__Text excerpt__:
-----
However, if money is no issue (1-day tickets are roughly double the cost of other studio tours) and/or you’re really into Harry Potter, you might want to give Universal Studios Hollywood consideration. If you do opt to go this route, you’ll probably want to cut the Getty Center from the itinerary, and also plan on doing dusk at Griffith Observatory, rather than sunset.
6. Sunset at Griffith Observatory (Inside Closed; Still Recommended)
When people come to visit us from out of state, there are only three things that are must dos: Victoria Beach (it’s in Laguna Beach, so too far south for this itinerary), In-N-Out Burger (check!), and Griffith Observatory. For me, this is the crown jewel of Los Angeles, and a visit to Griffith Observatory offers much more than meets the eye.
First of all, the approach will take you through the residential side of Los Feliz, seeing some ritzy homes of L.A.’s more affluent residents and getting a feel for charming residential architecture. (If you take a detour up Glendower Ave, you can spot Frank Lloyd Wright’s famous Ennis House from the street.)
-----
__Information__:
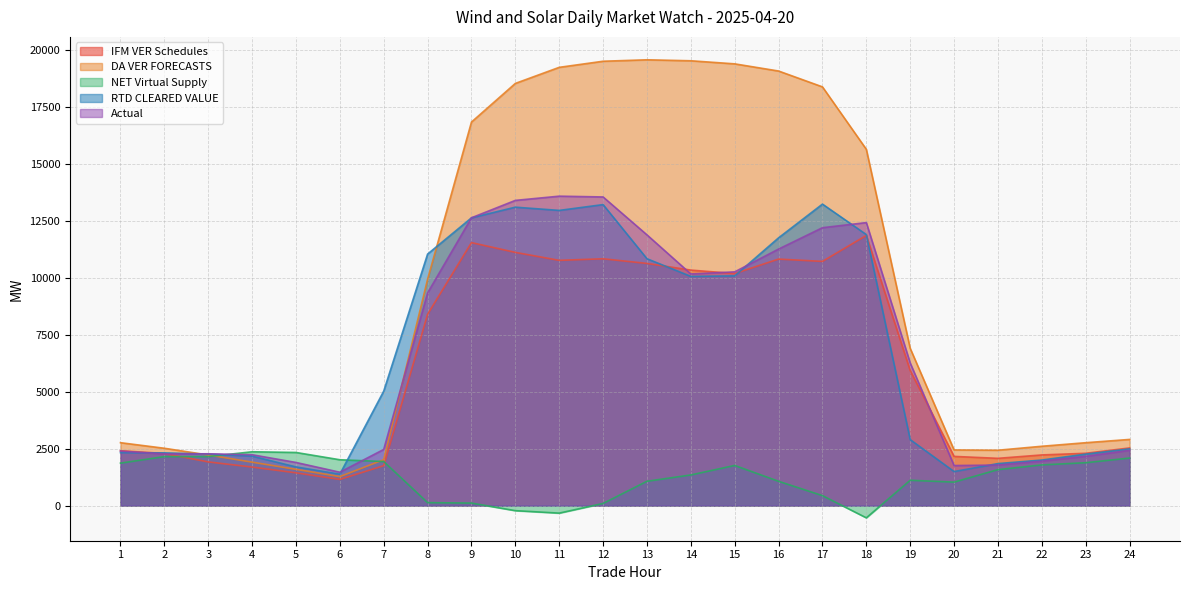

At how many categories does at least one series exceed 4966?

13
-----
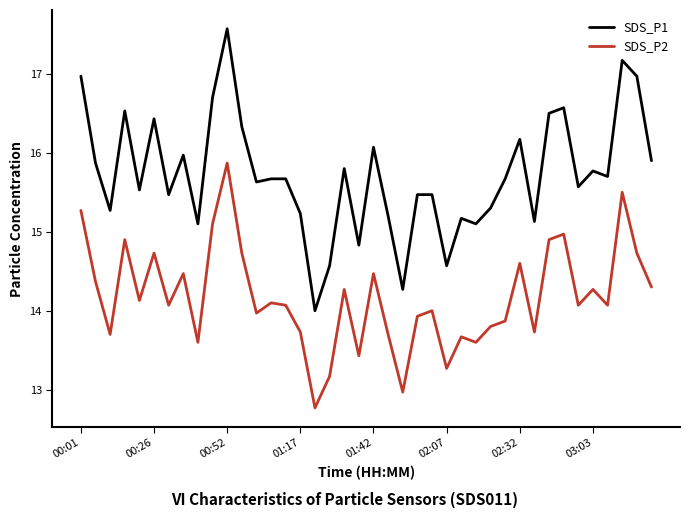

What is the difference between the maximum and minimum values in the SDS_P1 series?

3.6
-----
__Work instruction__:
In the Los Angeles itinerary text, retype word for word the stretch that begins with the words "When people come" and ends with "from the street.)".

__Your solution__:
When people come to visit us from out of state, there are only three things that are must dos: Victoria Beach (it’s in Laguna Beach, so too far south for this itinerary), In-N-Out Burger (check!), and Griffith Observatory. For me, this is the crown jewel of Los Angeles, and a visit to Griffith Observatory offers much more than meets the eye.
First of all, the approach will take you through the residential side of Los Feliz, seeing some ritzy homes of L.A.’s more affluent residents and getting a feel for charming residential architecture. (If you take a detour up Glendower Ave, you can spot Frank Lloyd Wright’s famous Ennis House from the street.)